401K Funds Allocation 101: Set Yourself Up for Retirement Success
Impact on nation’s retirement accounts
These days, it seems as if you can hardly turn on the TV or radio without hearing news of the current economic recession and its impact on our nation’s retirement savings accounts. And it’s true – many people’s 401K, 403(b) and IRA accounts have lost significant value as a result of declining stock values and the current credit crunch. However, don’t let these numbers scare you away from contributing to these important investment tools. Stock prices are currently at all-time lows – making it a great time to bulk up your retirement portfolio.
For most regular, full-time employees, getting started with a 401K or 403(b) account (the 401K equivalent for public sector workers) is as simple as filling out a few forms. Check with your company’s HR officer to learn more about 401K enrollment requirements, which may include specific enrollment periods or a certain length of employment before you can begin investing. In addition, see if your company matches any portion of your contributions and at what level. If they do, try to contribute as much as necessary to earn the full match – otherwise, you’re throwing away free money!
Basic Allocation Decisions
Most retirement accounts allow you to make your own investment choices from their selected list of stocks, bonds and funds. If you do choose to allocate your 401K funds on your own from this list, you’ll need to make a few basic decisions:
Stocks versus Bonds. One of the biggest decisions you’ll need to make when it comes to allocating your retirement funds is the percentage you invest in stocks versus bonds. Stocks are riskier investment vehicles than bonds, which tend to offer steadier – if smaller – rates of return. Of course, the proper investment ratio for you will change throughout your lifetime. For example, as you get older – and closer to relying on your retirement funds as a source of income – you’ll want to minimize your exposure to risk by investing more heavily in bonds.
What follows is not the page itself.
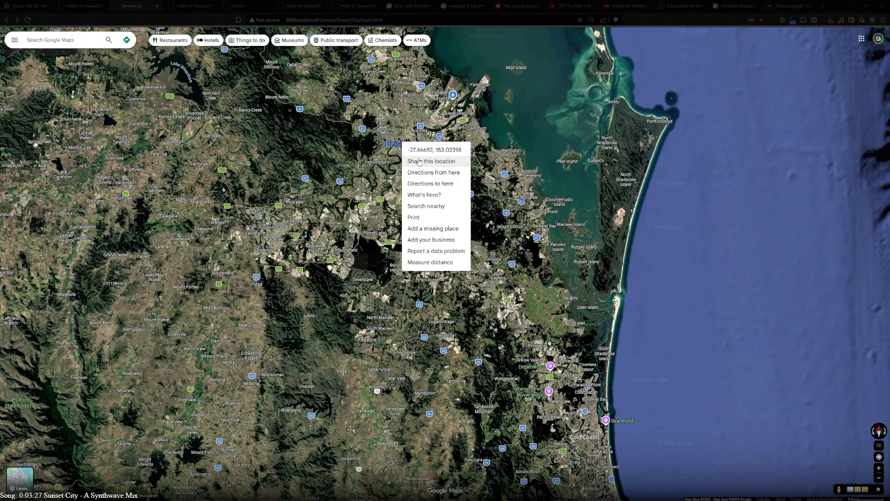
left_click(432, 172)
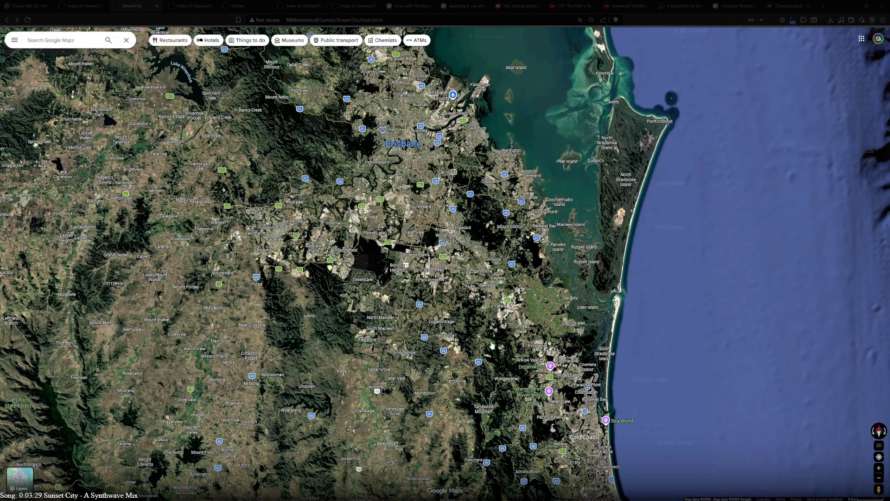
- Make the Byron Bay coast the destination, giving a 191 km, 10 hr 32 min cycling route
scroll(484, 358, "down", 2)
left_click_drag(485, 358, 511, 155)
left_click_drag(543, 331, 543, 284)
Domestic versus International. Another important decision you’ll need to take into account is whether to invest in domestic (US-based) stocks only or to diversify with international funds as well. In general, international stocks and funds are riskier options, although growing economies around the world may offer a higher potential for financial gain. Most investment experts recommend at least a little exposure to growing markets through international stocks; however, you’ll need to take your personal tolerance for risk into consideration.
Take the Easy Way Out with Target Date Funds
Don’t worry if choosing your 401K fund allocations sounds like too much. More and more retirement savings account providers are offering “Target Date” funds, which automatically adjust the proportion of your money in stocks versus bonds as you near your target retirement date. These funds are typically named for their target retirement year – for example, “The Target 2030 Fund” – and are managed by account executives at the 401K provider. If you’re feeling overwhelmed, they’re a great “hands-free” way to ensure your retirement investment plans stay on track.